··· Entries shown ···
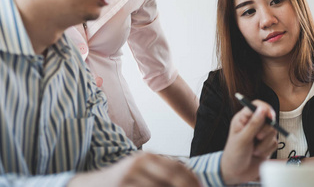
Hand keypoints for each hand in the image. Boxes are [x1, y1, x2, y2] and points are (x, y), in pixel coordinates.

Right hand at [68, 151, 199, 186]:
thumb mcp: (142, 171)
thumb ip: (161, 173)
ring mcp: (131, 174)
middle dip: (187, 186)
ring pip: (160, 185)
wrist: (92, 185)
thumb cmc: (123, 180)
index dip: (193, 178)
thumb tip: (190, 180)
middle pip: (172, 175)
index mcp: (150, 156)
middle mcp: (141, 161)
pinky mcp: (123, 184)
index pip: (178, 166)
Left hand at [220, 100, 277, 184]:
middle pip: (268, 117)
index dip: (265, 108)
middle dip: (265, 129)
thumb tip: (263, 109)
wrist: (237, 173)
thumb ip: (254, 124)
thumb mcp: (243, 139)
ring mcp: (260, 133)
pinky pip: (275, 142)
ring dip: (265, 142)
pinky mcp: (267, 143)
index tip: (270, 115)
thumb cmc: (234, 154)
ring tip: (254, 149)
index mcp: (243, 119)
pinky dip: (267, 149)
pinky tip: (258, 153)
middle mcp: (252, 124)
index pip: (256, 105)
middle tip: (258, 137)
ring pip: (273, 131)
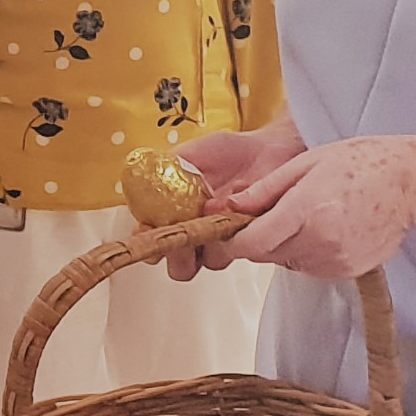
···
→ **About this exercise**: Return every line from the entries that holds the string "pinky".

→ **Answer**:
pinky mcp: (123, 184)
pinky pip: (275, 142)
pinky mcp: (267, 143)
pinky dip: (267, 149)
pinky tip: (258, 153)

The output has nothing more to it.